In some cases, CSPM tools can even remediate misconfigurations automatically by updating settings themselves. Automated remediation ensures that cloud governance violations are corrected as soon as possible, without waiting on human engineers to respond.

Cloud Visibility

The final main line of defense against cloud infrastructure security risks are cloud visibility tools, which help you detect activity that reflects insecure configurations. The activity could be the result of a live breach, or it could merely be network traffic or application behavior patterns that reflect an insecure configuration that could enable or exacerbate a breach.

Cloud visibility involves a broad category of tools that can collect and analyze many types of data sources – such as cloud audit logs, networking logs, and infrastructure performance metrics – to detect behavior that could reflect a governance violation. For example, cloud visibility tools may alert you to network traffic between two Virtual Private Clouds, or VPCs, that should be isolated from each other under the terms of your cloud governance policy. Or, cloud visibility could help you identify accounts that are creating cloud workloads that they are not authorized to generate based on your cloud governance rules.

While your primary goal should always be to prevent governance violations and insecure configurations from arising in the first place, mistakes are inevitable. Cloud visibility solutions empower you to detect and respond effectively to live risks when they arise.

A Note on Governance and Multicloud Security

Part of the value of cloud governance policies is that they can be applied not just to a single cloud, but to multiple clouds. No matter which clouds you use or which specific services you run in them, the broad rules that you define as part of your governance policies can help you manage risks across all of your cloud-based assets. That’s an advantage in a world where the typical organization uses multiple clouds.

That said, enforcing cloud governance across multiple clouds (or within a hybrid cloud environment) is more challenging than doing so within a single cloud. The main reason why is that most of the IaC, monitoring, and auditing services that cloud vendors offer work only within the vendors’ respective clouds. You can’t use AWS tooling to maintain visibility or enforce governance in Azure or GCP, for example.

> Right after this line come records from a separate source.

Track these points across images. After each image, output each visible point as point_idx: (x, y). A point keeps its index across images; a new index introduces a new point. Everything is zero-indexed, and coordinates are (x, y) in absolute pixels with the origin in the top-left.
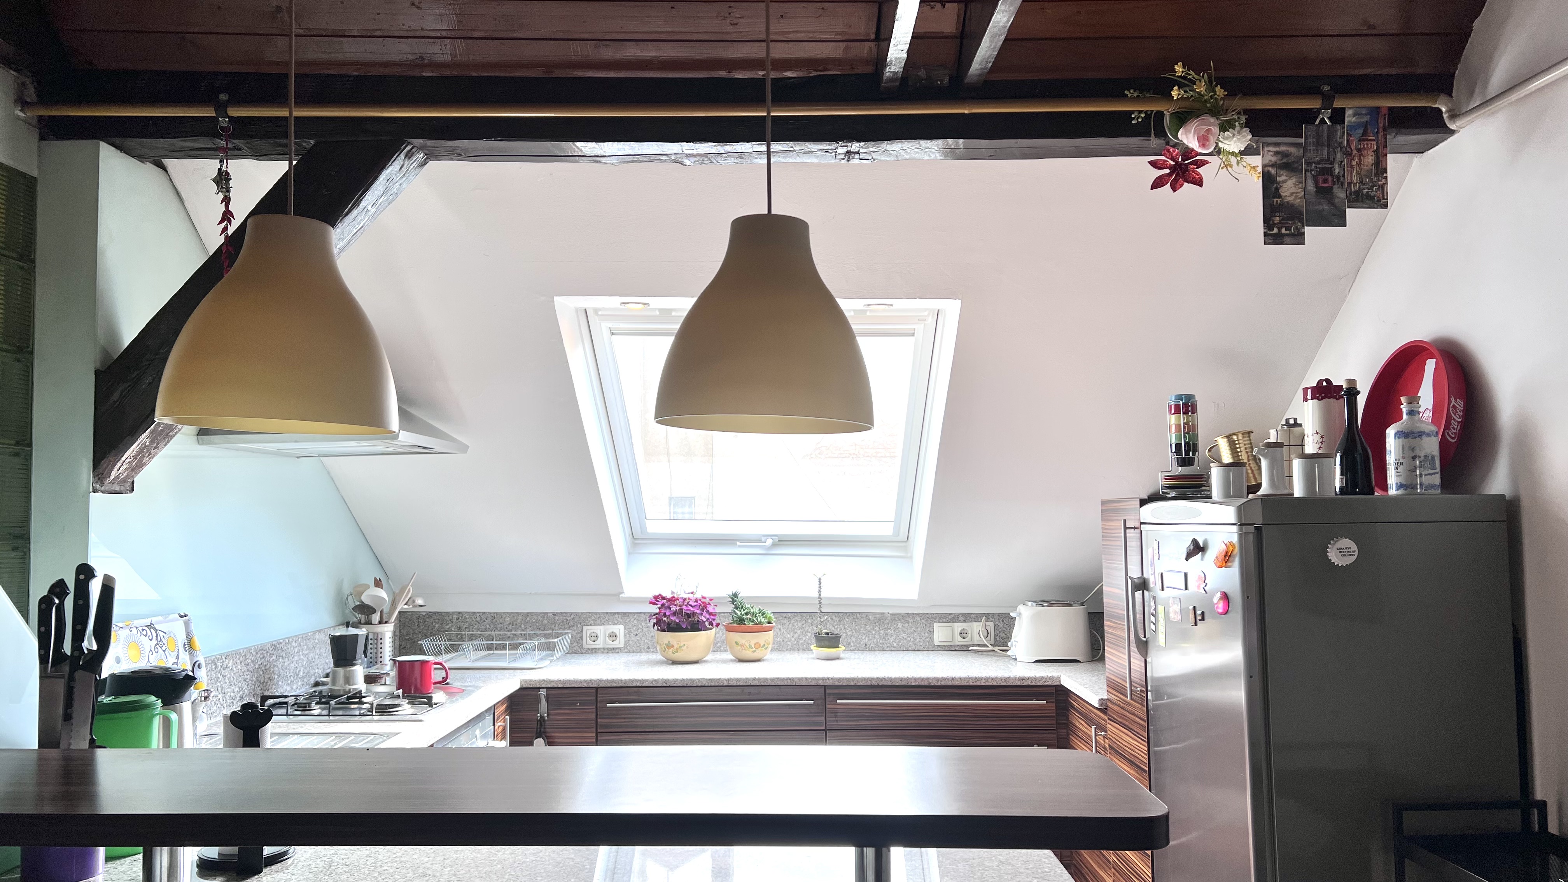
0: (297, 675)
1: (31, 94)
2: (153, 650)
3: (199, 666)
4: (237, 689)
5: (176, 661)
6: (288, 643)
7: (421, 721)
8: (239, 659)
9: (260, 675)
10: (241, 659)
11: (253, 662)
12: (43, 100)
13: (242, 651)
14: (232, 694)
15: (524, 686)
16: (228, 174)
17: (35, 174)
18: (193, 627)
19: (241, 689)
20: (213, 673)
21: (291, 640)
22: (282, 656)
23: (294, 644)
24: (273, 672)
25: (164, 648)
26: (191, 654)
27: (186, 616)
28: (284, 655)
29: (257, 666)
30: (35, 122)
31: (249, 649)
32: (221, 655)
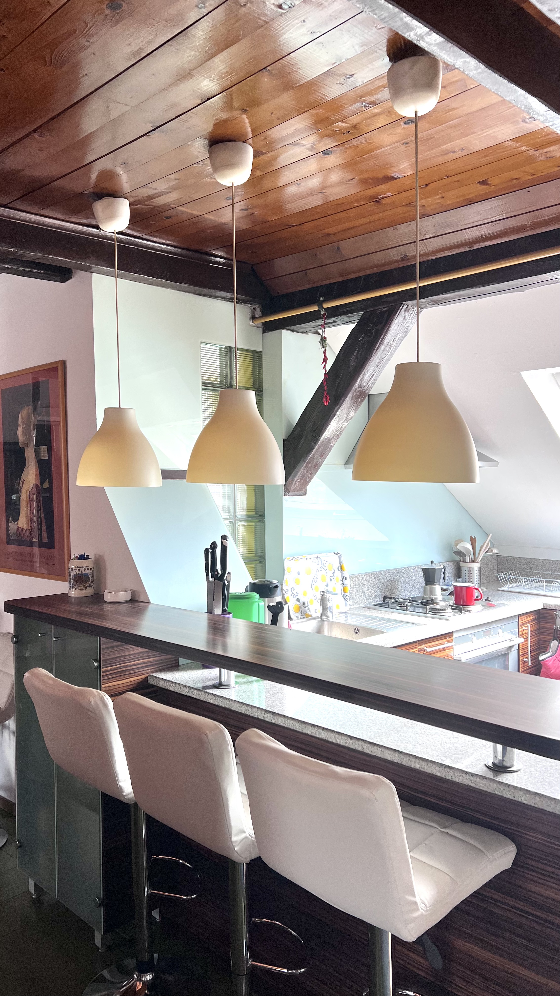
0: (415, 587)
1: (258, 313)
2: (319, 569)
3: (346, 579)
4: (372, 592)
5: (332, 575)
6: (408, 570)
7: (448, 620)
8: (374, 576)
9: (388, 585)
10: (375, 576)
11: (383, 578)
12: (265, 314)
13: (375, 573)
14: (370, 594)
15: (546, 608)
16: (325, 338)
17: (261, 350)
18: (342, 559)
19: (375, 591)
20: (357, 582)
21: (409, 568)
22: (404, 577)
23: (412, 570)
24: (397, 585)
25: (325, 569)
26: (342, 573)
27: (338, 554)
28: (405, 576)
29: (386, 581)
30: (261, 325)
31: (380, 572)
32: (362, 574)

When working with a multicloud architecture, then, you’ll typically need to rely on third-party governance and visibility solutions that can identify risks within any type of cloud configuration. You may also use the cloud vendors’ monitoring services to help collect data, but you’ll ultimately aggregate and analyze that data using an external solution that provides centralized visibility across your environment.

Advancing Cloud Governance

It’s one thing to define cloud governance rules. It’s another to devise a strategy and deploy a set of tools that can enforce cloud governance across all of your clouds, and at all stages of the cloud lifecycle. But doing so is critical for achieving an effective cloud visibility strategy and optimizing cloud infrastructure security.